DDR-Filme lebten von Anspielungen. Das Publikum war äusserst gut geschult darin, zwischen den Zeilen zu lesen. Die Zensur griff früh im Herstellungsprozess: Sobald ein Drehbuch entwickelt war, sassen schon die Zensoren dran. So wurden in der DDR kaum Filme verboten. Was kritisch war, oder zumindest unangenehm hätte werden können, wurde im Vorfeld verhindert.

Eine gewisse Narrenfreiheit gab es aber in der letzten Phase der DDR an der Ostberliner Filmschule Potsdam Babelsberg. Hier entstand im Oktober 1989 – einen Monat vor der Wende – der Film «Zug in die Ferne» eines gewissen Andreas Dresen. Der Anfang einer grossen Karriere des heute etablierten Regisseurs.

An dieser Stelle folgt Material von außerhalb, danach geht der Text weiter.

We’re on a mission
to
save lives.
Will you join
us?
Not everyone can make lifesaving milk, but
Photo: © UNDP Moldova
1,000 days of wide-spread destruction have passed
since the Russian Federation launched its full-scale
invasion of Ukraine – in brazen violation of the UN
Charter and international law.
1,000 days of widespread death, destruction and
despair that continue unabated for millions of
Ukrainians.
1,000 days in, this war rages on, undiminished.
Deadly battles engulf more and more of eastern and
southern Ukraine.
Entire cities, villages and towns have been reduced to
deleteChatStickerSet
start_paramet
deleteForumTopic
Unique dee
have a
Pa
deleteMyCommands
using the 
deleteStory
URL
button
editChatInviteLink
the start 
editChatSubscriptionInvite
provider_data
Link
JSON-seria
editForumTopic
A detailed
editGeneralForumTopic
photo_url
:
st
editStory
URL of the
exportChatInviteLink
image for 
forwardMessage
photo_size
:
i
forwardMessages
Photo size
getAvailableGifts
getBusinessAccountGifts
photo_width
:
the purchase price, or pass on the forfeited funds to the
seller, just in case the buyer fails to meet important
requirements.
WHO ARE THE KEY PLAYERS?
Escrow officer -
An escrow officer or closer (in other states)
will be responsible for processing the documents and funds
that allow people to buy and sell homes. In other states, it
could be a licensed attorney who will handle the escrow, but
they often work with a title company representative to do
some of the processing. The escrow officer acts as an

Vom Fernweh zur Reisefreiheit

Auf einem trostlosen Provinzbahnhof warten sechs Personen auf den verspäteten Anschlusszug. Dabei klingt der Traum von einer Reise nach Paris an. Ein kleines Kammerspiel zur Situation in der DDR mit überdeutlichen Anklängen von Fernweh.

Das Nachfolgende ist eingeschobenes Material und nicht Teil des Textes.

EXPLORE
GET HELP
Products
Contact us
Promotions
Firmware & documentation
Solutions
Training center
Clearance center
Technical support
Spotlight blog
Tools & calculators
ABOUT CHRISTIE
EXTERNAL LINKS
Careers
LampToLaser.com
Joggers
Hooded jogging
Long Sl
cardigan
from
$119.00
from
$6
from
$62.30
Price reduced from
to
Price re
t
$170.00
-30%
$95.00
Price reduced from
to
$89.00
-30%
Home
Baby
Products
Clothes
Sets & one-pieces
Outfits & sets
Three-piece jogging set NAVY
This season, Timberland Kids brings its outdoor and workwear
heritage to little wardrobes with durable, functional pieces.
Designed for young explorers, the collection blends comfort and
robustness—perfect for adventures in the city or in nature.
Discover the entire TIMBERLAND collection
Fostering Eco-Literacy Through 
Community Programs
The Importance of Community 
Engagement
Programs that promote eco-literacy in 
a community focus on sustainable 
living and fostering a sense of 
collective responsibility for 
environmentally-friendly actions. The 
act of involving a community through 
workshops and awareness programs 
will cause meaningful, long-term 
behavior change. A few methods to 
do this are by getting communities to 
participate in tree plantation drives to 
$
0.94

Niemand konnte jedoch zu diesem Zeitpunkt ahnen, dass das Ende der DDR dermassen rasch nahen würde. Auch der Filmpublizist Claus Löser nicht.

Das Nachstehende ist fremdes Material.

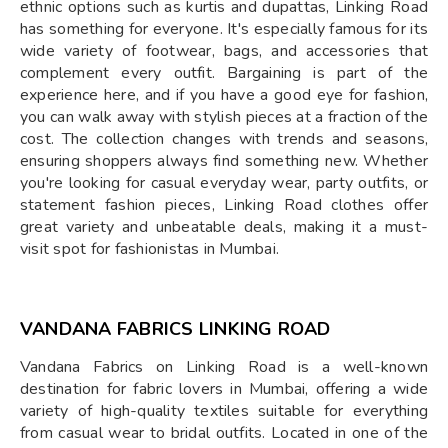
ethnic options such as kurtis and dupattas, Linking Road
has something for everyone. It's especially famous for its
wide variety of footwear, bags, and accessories that
complement every outfit. Bargaining is part of the
experience here, and if you have a good eye for fashion,
you can walk away with stylish pieces at a fraction of the
cost. The collection changes with trends and seasons,
ensuring shoppers always find something new. Whether
you're looking for casual everyday wear, party outfits, or
statement fashion pieces, Linking Road clothes offer
great variety and unbeatable deals, making it a must-
visit spot for fashionistas in Mumbai.
VANDANA FABRICS LINKING ROAD
Vandana Fabrics on Linking Road is a well-known
destination for fabric lovers in Mumbai, offering a wide
variety of high-quality textiles suitable for everything
from casual wear to bridal outfits. Located in one of the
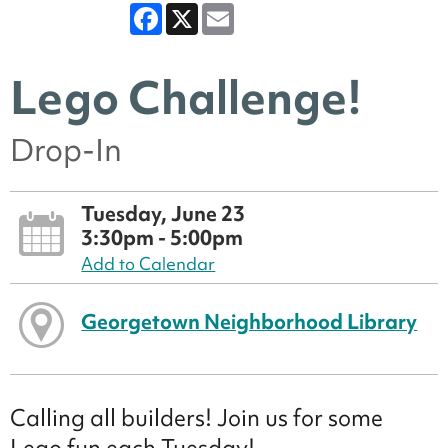
Facebook
X
Email
Lego Challenge!
Drop-In
Tuesday, June 23
3:30pm - 5:00pm
Add to Calendar
Georgetown Neighborhood Library
Calling all builders! Join us for some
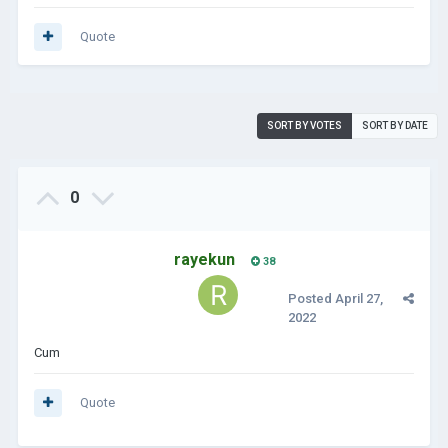
Quote
SORT BY VOTES
SORT BY DATE
0
rayekun
38
Posted
April 27,
2022
Cum
Quote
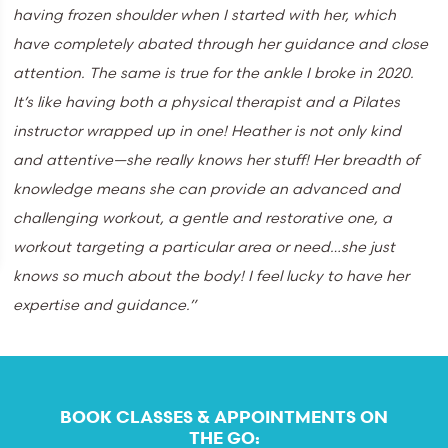
having frozen shoulder when I started with her, which
have completely abated through her guidance and close
attention. The same is true for the ankle I broke in 2020.
It’s like having both a physical therapist and a Pilates
instructor wrapped up in one! Heather is not only kind
and attentive—she really knows her stuff! Her breadth of
knowledge means she can provide an advanced and
challenging workout, a gentle and restorative one, a
workout targeting a particular area or need…she just
knows so much about the body! I feel lucky to have her
expertise and guidance.”
BOOK CLASSES & APPOINTMENTS ON
THE GO:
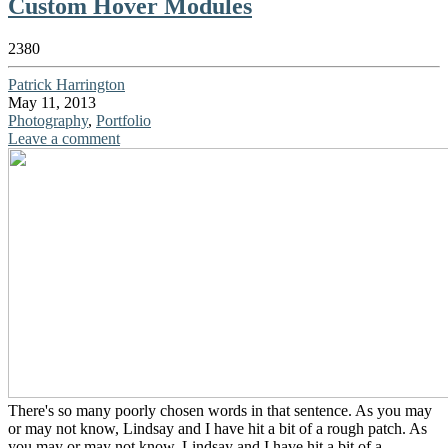
Custom Hover Modules
2380
Patrick Harrington
May 11, 2013
Photography
,
Portfolio
Leave a comment
There's so many poorly chosen words in that sentence. As you may
or may not know, Lindsay and I have hit a bit of a rough patch. As
you may or may not know, Lindsay and I have hit a bit of a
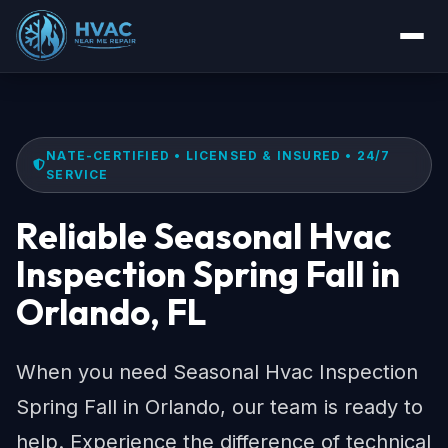
NATE-CERTIFIED • LICENSED & INSURED • 24/7
SERVICE
Reliable Seasonal Hvac
Inspection Spring Fall in
Orlando, FL
When you need Seasonal Hvac Inspection
Spring Fall in Orlando, our team is ready to
help. Experience the difference of technical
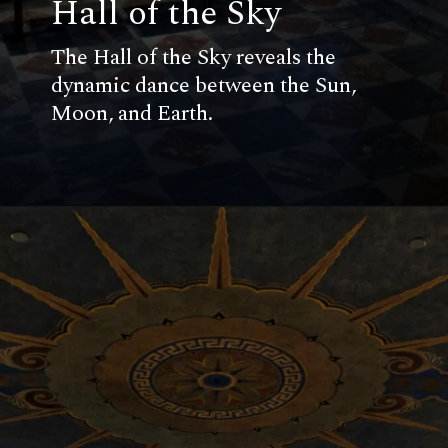
Hall of the Sky
The Hall of the Sky reveals the
dynamic dance between the Sun,
Moon, and Earth.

Heute bemerkt er ein wachsendes Interesse an der DDR und den Filmen aus jener Zeit vor der Wende: «Es ist ein historisches Kapitel, das vermeintlich zu ist. Als Aussenstehender erhält man so die Chance zu verstehen, wie das innerhalb eines geschlossenen Mikrokosmos funktioniert hat.»